Records for processing below:

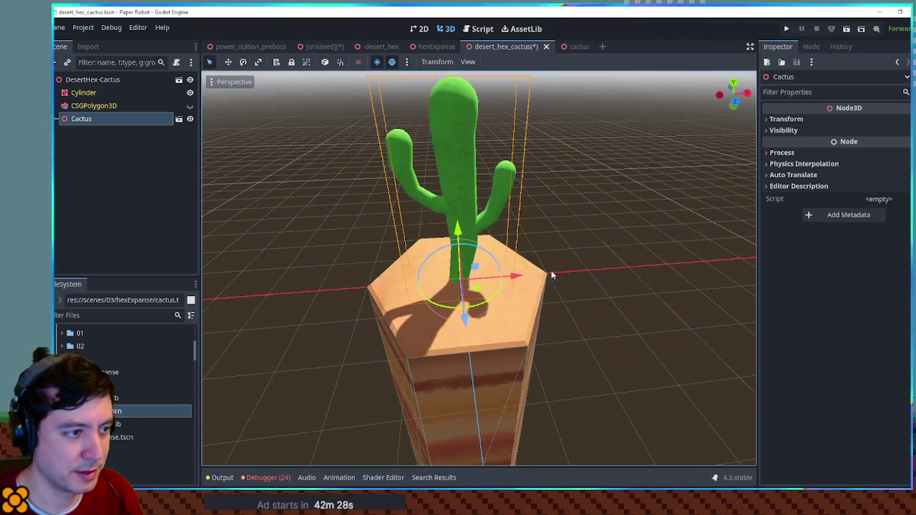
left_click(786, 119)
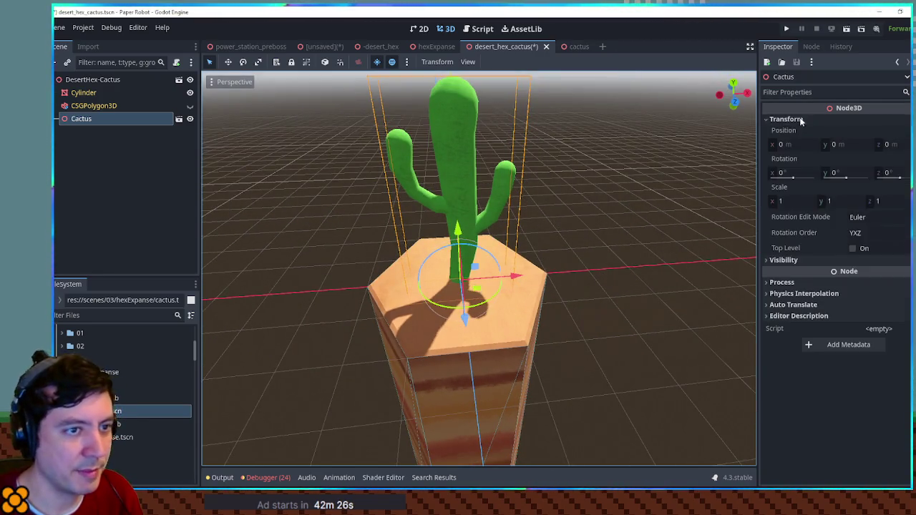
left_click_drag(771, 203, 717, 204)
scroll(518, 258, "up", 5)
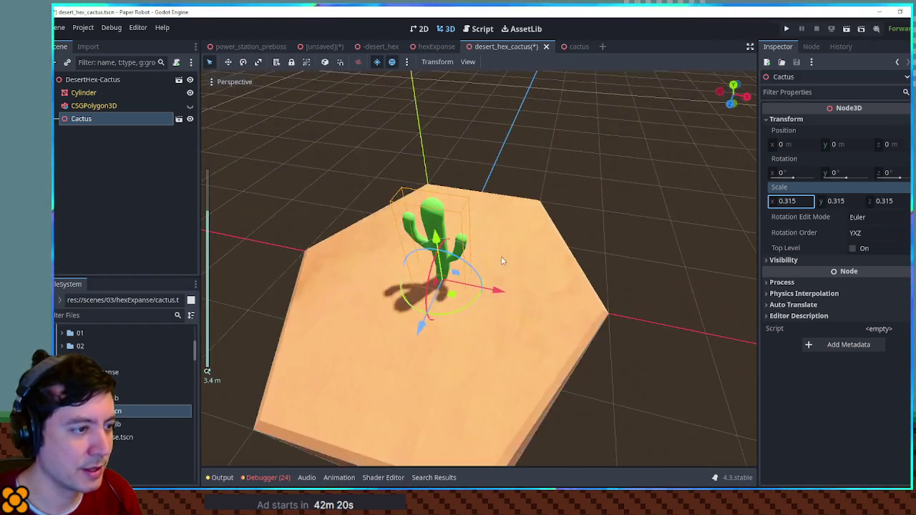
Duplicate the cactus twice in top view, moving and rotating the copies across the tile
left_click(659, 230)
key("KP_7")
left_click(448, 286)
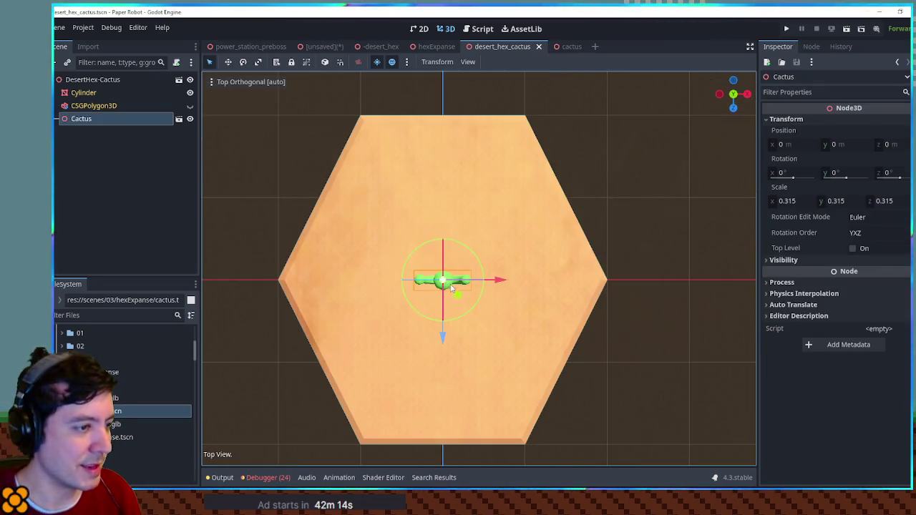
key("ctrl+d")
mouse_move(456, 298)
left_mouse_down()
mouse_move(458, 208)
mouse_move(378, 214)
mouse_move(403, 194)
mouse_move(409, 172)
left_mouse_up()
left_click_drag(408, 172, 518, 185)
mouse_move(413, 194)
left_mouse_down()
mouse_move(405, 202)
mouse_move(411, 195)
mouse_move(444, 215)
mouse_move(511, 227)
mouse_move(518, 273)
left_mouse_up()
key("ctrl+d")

End of Records for processing.

> [Your objective]
Please make an exact copy of the records, leaving out any picture.

> [Task solution]
left_click(786, 119)
left_click_drag(771, 203, 717, 204)
scroll(518, 258, "up", 5)
Duplicate the cactus twice in top view, moving and rotating the copies across the tile
left_click(659, 230)
key("KP_7")
left_click(448, 286)
key("ctrl+d")
mouse_move(456, 298)
left_mouse_down()
mouse_move(458, 208)
mouse_move(378, 214)
mouse_move(403, 194)
mouse_move(409, 172)
left_mouse_up()
left_click_drag(408, 172, 518, 185)
mouse_move(413, 194)
left_mouse_down()
mouse_move(405, 202)
mouse_move(411, 195)
mouse_move(444, 215)
mouse_move(511, 227)
mouse_move(518, 273)
left_mouse_up()
key("ctrl+d")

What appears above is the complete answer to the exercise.